Transcribed page contents:
☆ ☆ ☆ ☆ ☆

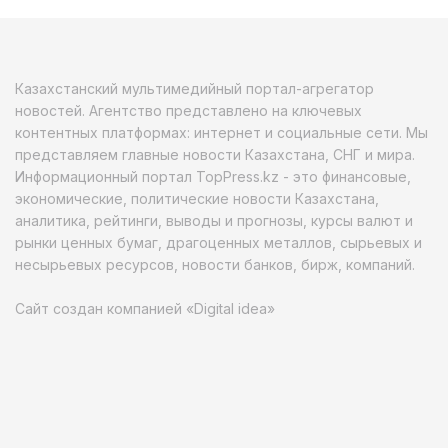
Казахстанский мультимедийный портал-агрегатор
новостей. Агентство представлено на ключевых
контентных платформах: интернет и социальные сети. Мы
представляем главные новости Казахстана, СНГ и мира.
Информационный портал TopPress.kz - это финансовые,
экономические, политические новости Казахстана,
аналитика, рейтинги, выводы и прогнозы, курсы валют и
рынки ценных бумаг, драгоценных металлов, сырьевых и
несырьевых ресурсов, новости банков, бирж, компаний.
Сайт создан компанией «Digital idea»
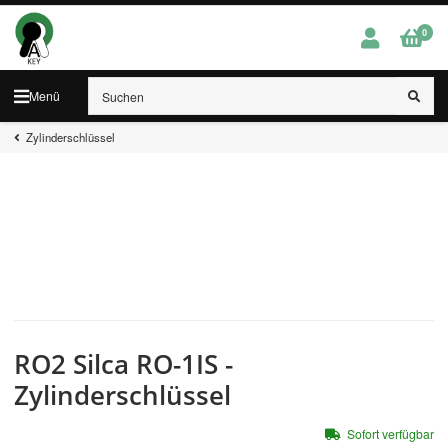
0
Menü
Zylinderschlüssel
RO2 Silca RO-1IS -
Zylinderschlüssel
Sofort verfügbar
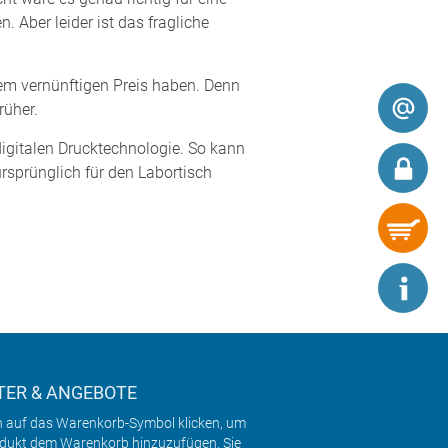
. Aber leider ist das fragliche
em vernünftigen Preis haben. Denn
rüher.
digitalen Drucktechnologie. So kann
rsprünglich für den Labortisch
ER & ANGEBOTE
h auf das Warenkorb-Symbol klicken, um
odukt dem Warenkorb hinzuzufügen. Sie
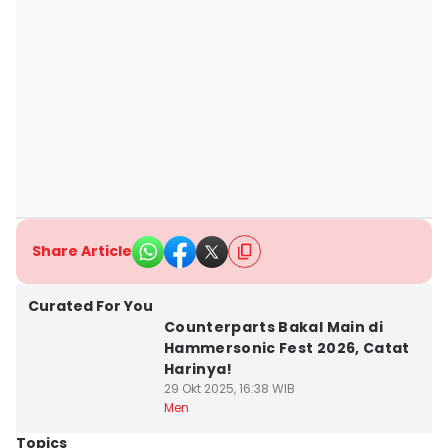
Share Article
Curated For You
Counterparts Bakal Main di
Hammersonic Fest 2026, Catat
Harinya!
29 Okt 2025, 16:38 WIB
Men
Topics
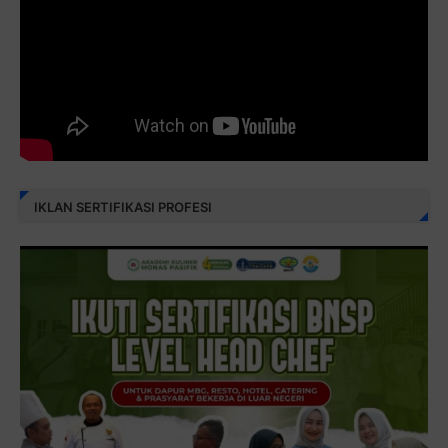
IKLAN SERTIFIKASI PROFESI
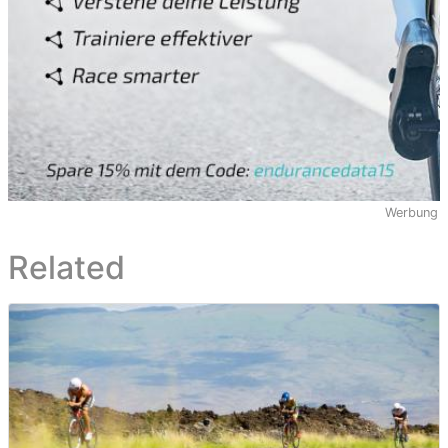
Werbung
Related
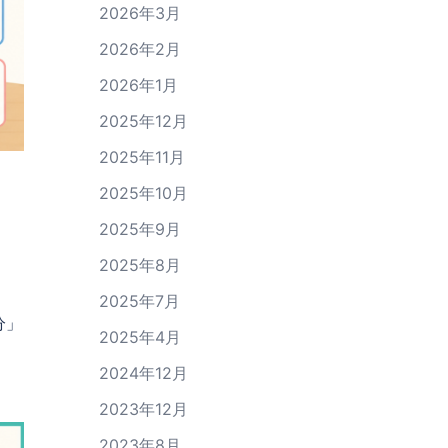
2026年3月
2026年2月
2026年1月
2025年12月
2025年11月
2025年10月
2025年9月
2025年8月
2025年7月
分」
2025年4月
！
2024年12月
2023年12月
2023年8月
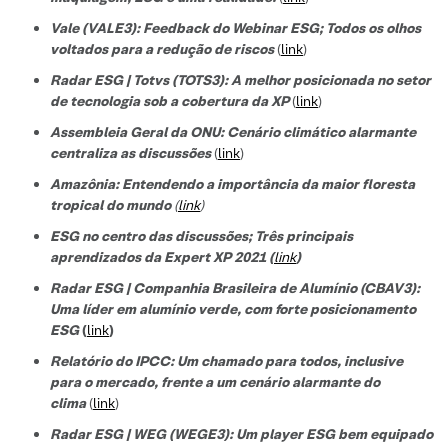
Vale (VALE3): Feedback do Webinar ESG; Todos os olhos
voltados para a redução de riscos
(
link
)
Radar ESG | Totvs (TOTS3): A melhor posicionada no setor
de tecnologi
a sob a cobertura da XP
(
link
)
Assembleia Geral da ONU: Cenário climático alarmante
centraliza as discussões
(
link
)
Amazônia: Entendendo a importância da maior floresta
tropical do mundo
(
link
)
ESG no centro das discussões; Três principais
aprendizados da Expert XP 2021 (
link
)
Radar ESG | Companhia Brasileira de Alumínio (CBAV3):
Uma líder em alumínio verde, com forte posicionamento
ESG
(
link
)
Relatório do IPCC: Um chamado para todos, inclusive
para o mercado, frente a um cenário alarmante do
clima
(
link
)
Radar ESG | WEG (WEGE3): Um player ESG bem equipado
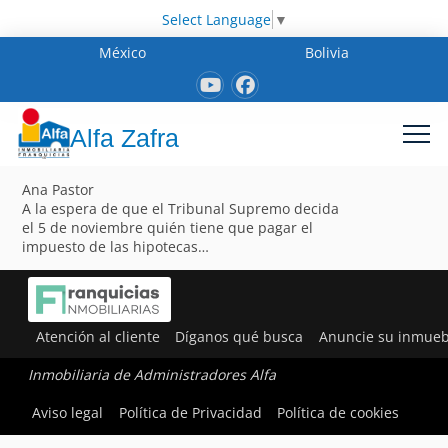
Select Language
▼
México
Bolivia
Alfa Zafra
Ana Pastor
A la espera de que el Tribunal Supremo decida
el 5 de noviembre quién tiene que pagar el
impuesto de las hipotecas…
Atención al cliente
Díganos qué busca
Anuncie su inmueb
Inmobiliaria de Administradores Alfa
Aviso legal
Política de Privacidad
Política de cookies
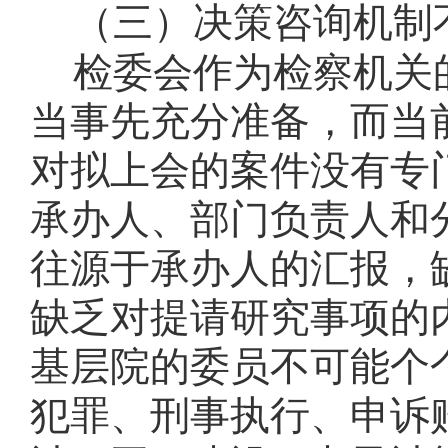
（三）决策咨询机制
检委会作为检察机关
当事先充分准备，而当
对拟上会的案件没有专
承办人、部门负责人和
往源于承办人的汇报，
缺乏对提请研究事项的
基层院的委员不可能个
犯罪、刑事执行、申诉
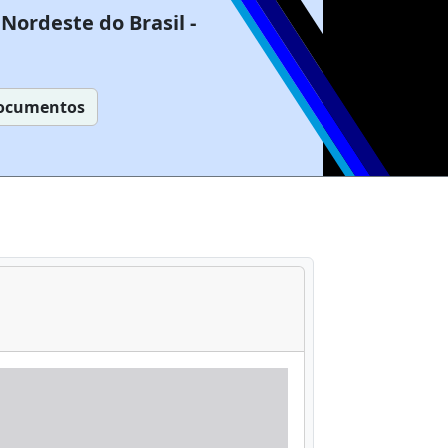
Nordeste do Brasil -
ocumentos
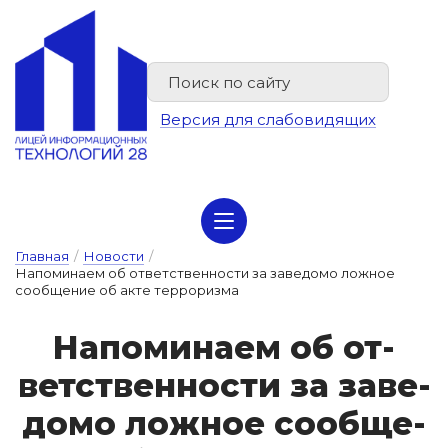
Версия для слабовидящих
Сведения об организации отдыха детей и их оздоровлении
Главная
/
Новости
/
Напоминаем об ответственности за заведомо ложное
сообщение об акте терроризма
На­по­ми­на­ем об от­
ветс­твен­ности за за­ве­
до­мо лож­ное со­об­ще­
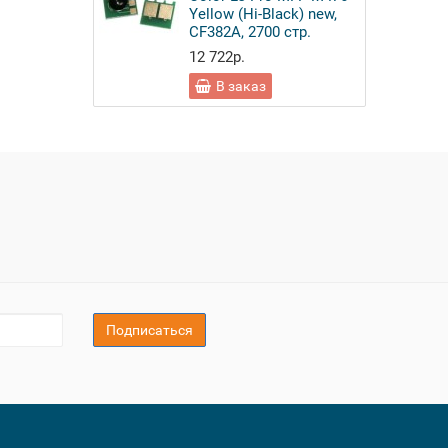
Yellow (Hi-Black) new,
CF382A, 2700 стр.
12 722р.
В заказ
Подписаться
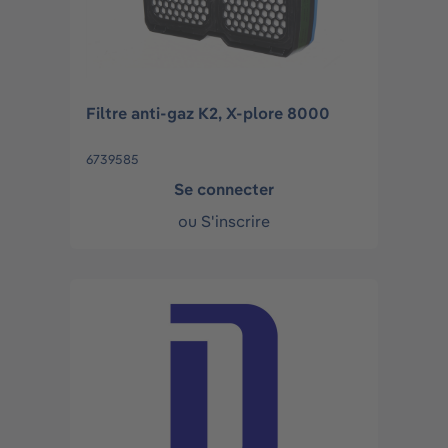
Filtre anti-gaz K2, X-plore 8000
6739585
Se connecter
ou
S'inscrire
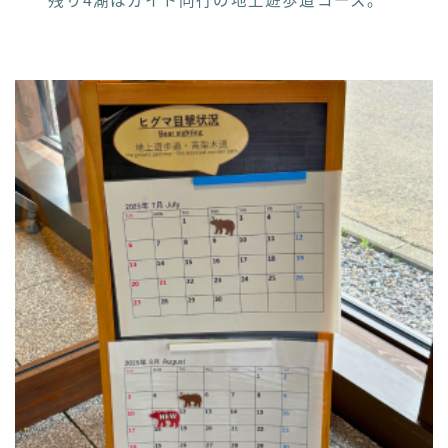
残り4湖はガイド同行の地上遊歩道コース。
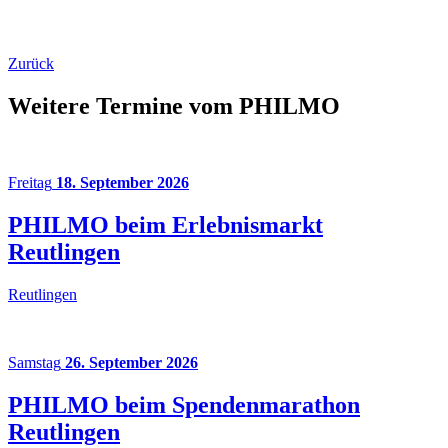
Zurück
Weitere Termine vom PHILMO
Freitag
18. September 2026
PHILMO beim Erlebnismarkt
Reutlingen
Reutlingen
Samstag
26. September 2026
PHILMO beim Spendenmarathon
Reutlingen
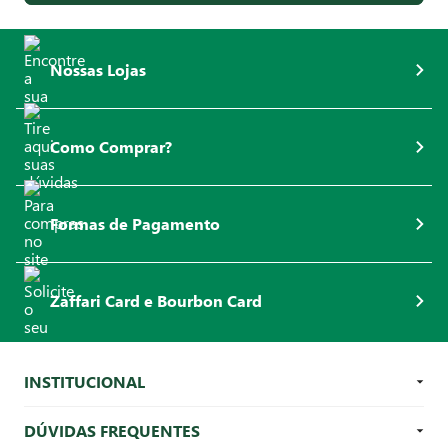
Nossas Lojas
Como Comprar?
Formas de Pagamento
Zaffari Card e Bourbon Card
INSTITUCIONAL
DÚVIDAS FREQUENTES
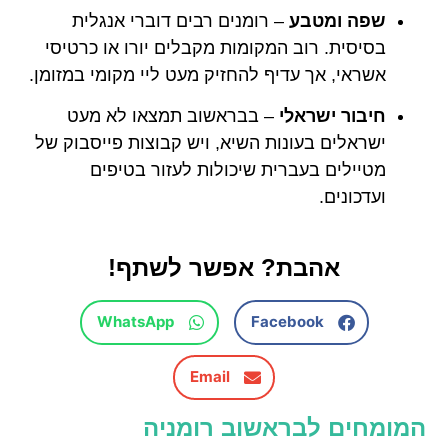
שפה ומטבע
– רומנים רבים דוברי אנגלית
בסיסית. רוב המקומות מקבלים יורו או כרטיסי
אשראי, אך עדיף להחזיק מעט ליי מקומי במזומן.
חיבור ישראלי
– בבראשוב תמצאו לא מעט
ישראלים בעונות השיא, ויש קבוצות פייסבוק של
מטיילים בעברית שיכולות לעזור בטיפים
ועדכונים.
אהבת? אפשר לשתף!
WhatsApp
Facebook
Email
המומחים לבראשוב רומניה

☆ ☆ ☆ ☆ ☆

§ **WORK TASK**: Working from the entries above, find every line in which the word "beim" occurs and copy it.

§ **ANSWER AREA**:
PHILMO beim Erlebnismarkt
PHILMO beim Spendenmarathon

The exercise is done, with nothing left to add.